Provided data:
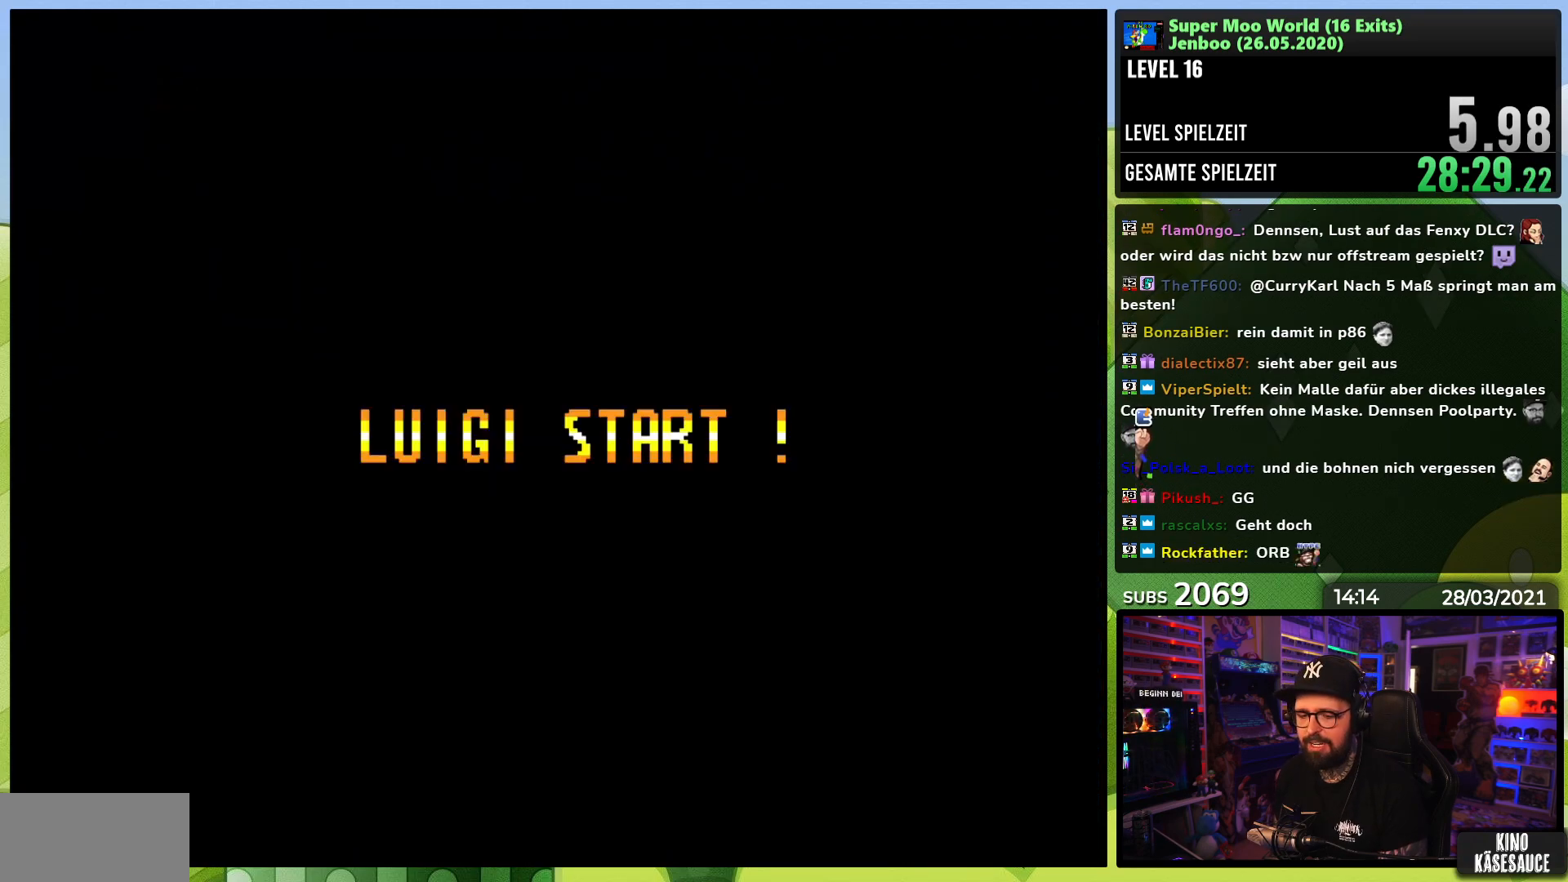
{"dt_ms": 500, "buttons": [], "events": []}
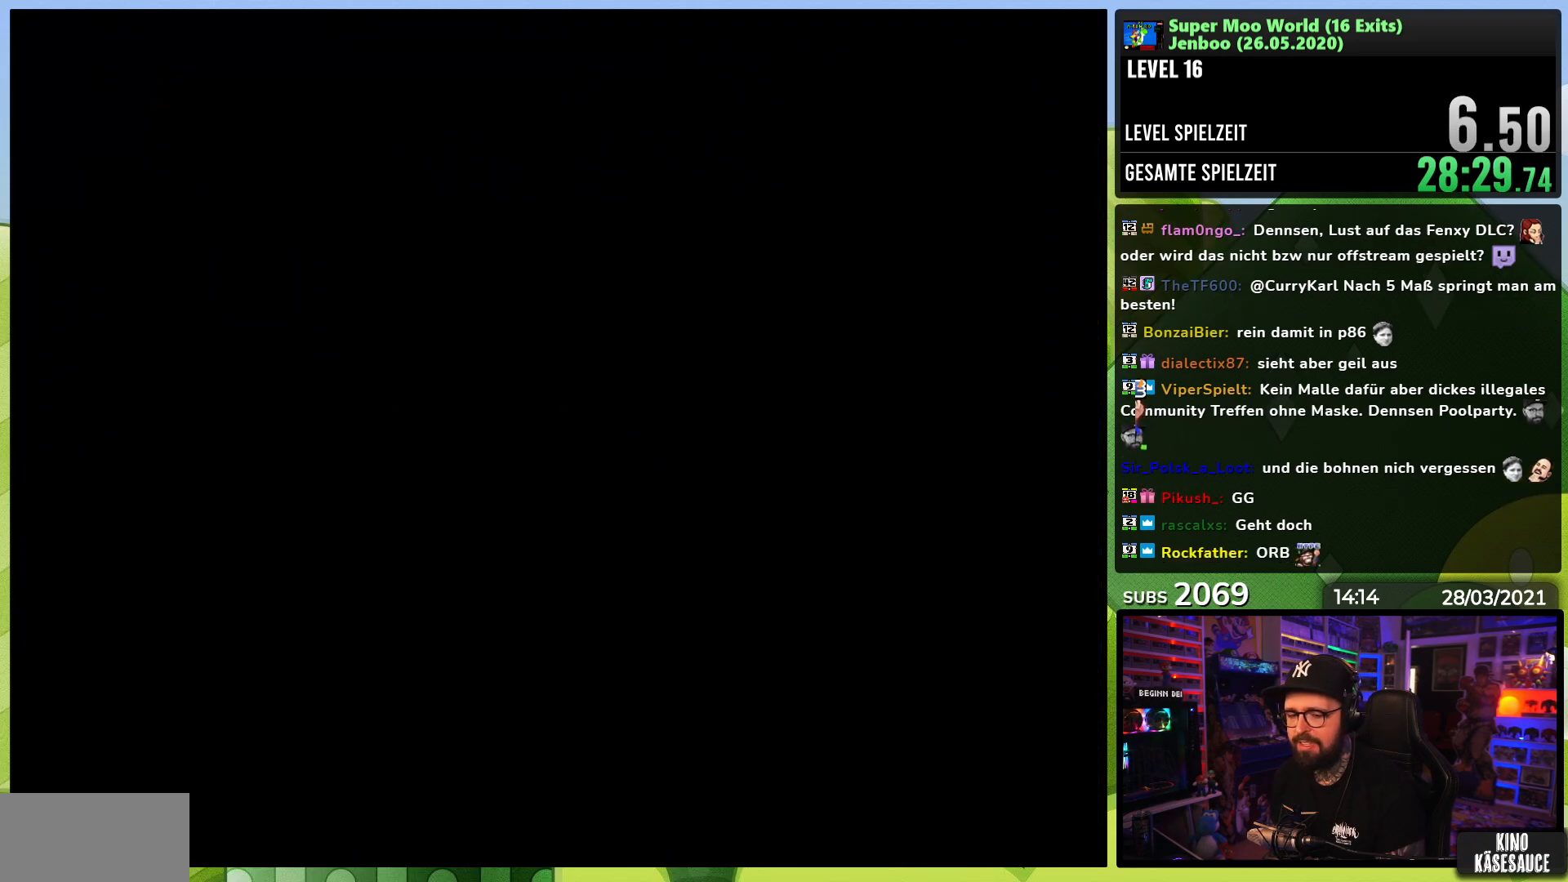
{"dt_ms": 500, "buttons": ["Y"], "events": [[83, "Y", "down"]]}
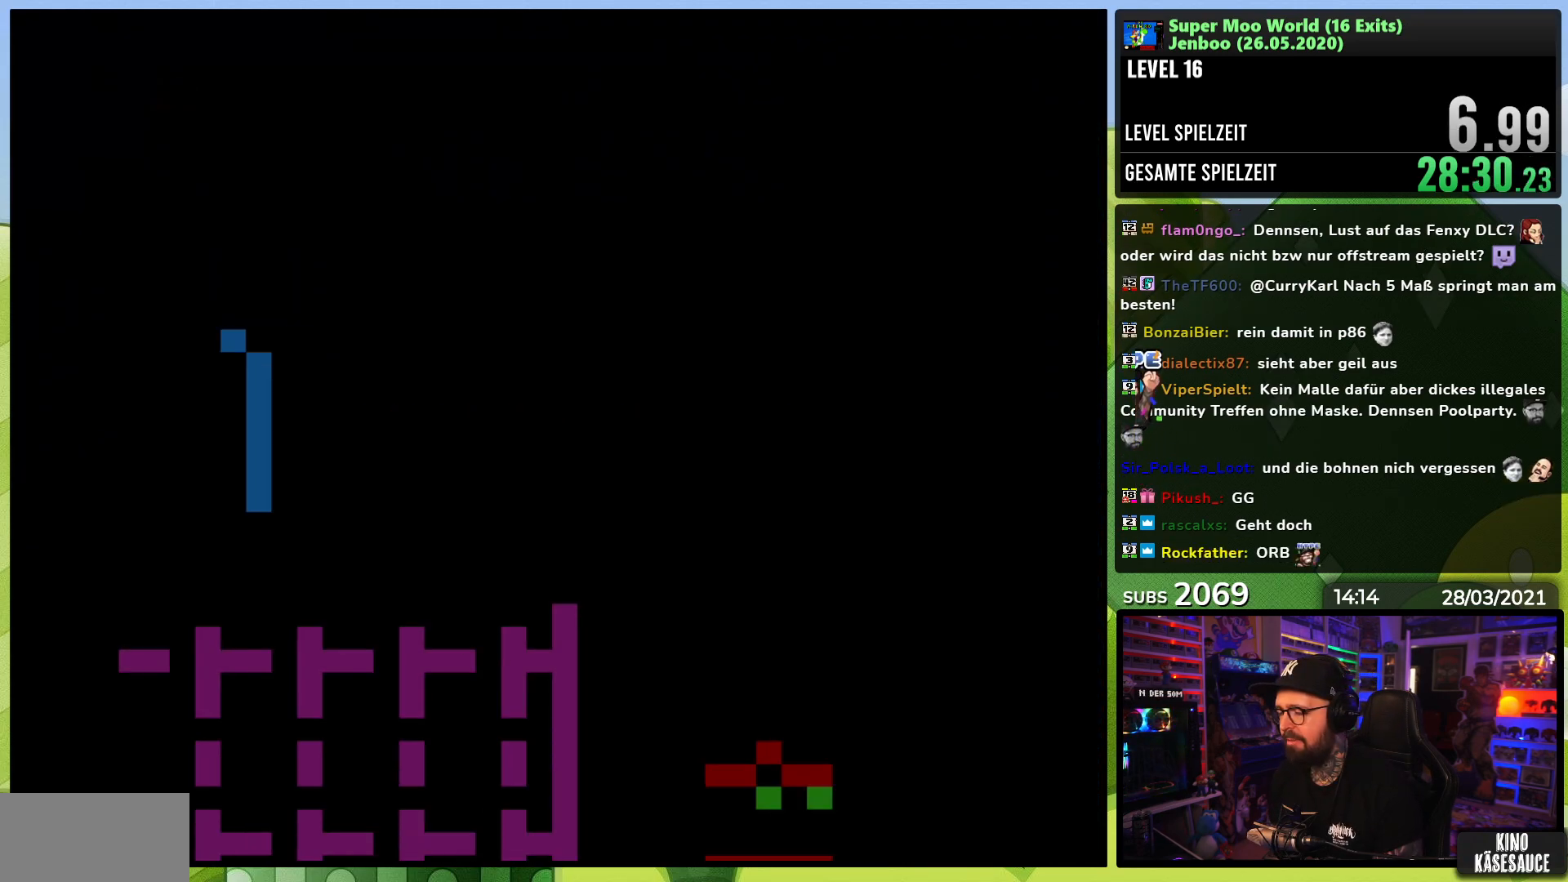
{"dt_ms": 500, "buttons": ["Y"], "events": []}
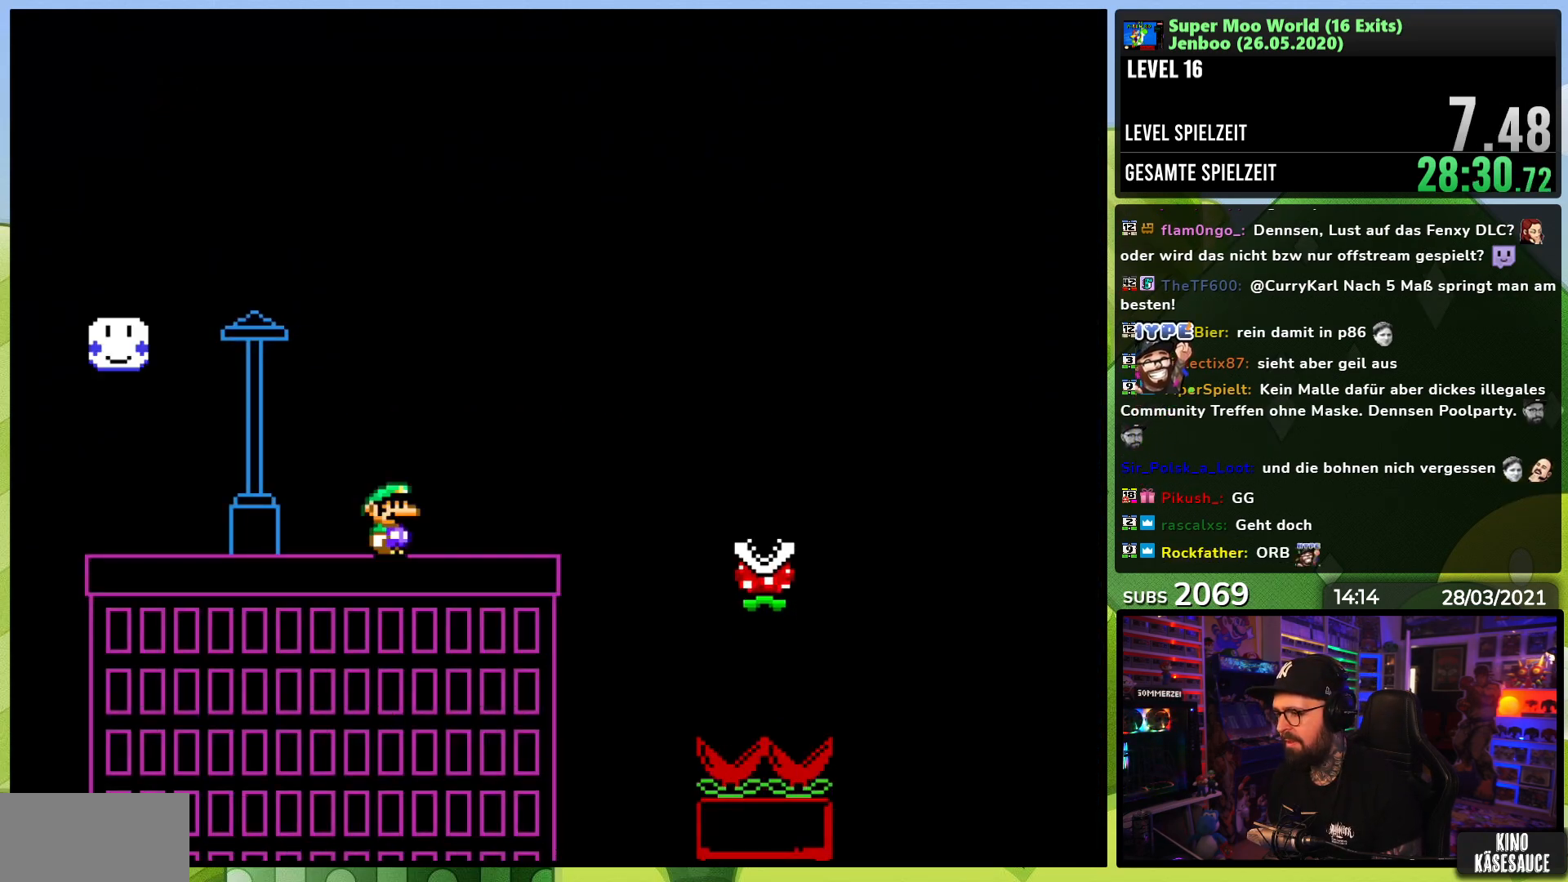
{"dt_ms": 500, "buttons": ["A", "X", "DPAD_RIGHT"], "events": [[100, "DPAD_RIGHT", "down"], [217, "Y", "up"], [250, "X", "down"], [333, "A", "down"]]}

Problem statement:
Pick out every line above that contains the word "down" and copy it.

Problem solution:
{"dt_ms": 500, "buttons": ["Y"], "events": [[83, "Y", "down"]]}
{"dt_ms": 500, "buttons": ["A", "X", "DPAD_RIGHT"], "events": [[100, "DPAD_RIGHT", "down"], [217, "Y", "up"], [250, "X", "down"], [333, "A", "down"]]}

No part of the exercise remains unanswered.